Abstract

The blurring of the boundaries between utopia and dystopia and the weaving of utopian hopes and possibilities into narratives seen as belonging to the genre of the dystopian novel has been a characteristic of the latter for a long time. Overviews of developments in dystopian literature in the twentieth and the twenty-first century have noted instances of this phenomenon ranging from works in which pockets of resistance to dystopian worlds carry with them hopes for a utopian future to ones in which utopian hope is read in the faces of a handful of survivors who have heroically emerged from among the ruins of a world struck by ecological disaster.

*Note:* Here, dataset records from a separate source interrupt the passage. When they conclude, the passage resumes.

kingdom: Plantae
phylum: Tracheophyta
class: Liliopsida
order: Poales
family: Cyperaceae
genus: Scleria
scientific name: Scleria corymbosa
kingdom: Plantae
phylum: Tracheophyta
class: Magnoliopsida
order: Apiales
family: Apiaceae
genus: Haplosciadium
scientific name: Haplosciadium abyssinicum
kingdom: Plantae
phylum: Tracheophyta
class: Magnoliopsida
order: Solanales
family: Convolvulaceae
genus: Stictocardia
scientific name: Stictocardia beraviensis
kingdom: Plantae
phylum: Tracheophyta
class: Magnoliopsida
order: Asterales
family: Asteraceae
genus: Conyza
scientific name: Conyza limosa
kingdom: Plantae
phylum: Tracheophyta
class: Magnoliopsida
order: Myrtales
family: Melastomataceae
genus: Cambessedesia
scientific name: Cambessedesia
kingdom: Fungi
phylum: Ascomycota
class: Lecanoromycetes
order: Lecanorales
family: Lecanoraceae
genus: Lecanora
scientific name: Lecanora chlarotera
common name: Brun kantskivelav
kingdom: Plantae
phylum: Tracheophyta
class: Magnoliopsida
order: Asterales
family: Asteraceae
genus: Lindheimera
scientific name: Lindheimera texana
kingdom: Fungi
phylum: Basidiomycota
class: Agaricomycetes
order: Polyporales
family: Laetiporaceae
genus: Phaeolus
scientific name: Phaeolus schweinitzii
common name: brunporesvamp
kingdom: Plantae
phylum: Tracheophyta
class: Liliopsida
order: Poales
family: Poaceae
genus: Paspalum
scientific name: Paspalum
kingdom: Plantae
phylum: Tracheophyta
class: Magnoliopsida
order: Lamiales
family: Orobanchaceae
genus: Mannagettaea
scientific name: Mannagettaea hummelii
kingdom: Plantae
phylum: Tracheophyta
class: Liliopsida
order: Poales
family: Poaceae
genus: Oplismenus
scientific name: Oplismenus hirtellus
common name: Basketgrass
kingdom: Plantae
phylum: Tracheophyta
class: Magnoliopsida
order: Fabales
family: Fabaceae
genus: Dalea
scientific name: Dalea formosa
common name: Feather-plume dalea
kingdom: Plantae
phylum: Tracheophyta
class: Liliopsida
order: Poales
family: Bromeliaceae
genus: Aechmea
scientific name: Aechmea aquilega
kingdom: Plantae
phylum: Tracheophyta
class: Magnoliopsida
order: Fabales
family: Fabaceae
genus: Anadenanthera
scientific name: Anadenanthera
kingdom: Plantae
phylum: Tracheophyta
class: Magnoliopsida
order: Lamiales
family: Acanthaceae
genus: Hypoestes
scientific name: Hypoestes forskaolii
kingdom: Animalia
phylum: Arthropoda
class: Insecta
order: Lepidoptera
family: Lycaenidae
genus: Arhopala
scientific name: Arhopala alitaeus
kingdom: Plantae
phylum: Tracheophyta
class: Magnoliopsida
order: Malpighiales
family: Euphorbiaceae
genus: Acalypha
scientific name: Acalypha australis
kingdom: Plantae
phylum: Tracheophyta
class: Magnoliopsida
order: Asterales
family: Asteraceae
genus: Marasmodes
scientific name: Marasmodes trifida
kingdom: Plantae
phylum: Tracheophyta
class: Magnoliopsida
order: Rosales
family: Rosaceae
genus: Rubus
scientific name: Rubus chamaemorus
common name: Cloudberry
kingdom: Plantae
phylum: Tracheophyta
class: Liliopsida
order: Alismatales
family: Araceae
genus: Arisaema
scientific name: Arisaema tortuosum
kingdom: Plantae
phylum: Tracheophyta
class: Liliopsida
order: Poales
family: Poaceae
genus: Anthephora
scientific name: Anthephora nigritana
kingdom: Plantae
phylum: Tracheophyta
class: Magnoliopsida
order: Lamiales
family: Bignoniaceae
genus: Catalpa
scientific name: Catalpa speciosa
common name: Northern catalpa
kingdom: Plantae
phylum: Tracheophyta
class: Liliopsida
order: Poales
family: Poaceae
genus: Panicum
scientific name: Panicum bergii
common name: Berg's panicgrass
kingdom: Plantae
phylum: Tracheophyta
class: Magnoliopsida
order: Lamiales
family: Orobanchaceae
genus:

The present article offers a reading of Megan Hunter’s debut novel The End We Start From as a daring act of not just hopefully pointing toward but of actually growing a utopian world in the midst of an environmental catastrophe, of creating a utopian Noah arc that successfully navigates the dystopian world of apocalyptic deluge and chaos. The analysis will map the ways in which the account of the experience of motherhood pushes that of the catastrophe and its impact on the world to the periphery of the narrative. The emotional experience of motherhood thus textually foregrounded in the novel is seen as enacting a quiet rebellion against dystopia as it expands into a space in which a Levinasian notion of utopia contained within the care for the Other is fleshed out, while dystopian reality is reduced to distant, random, fragmented echoes.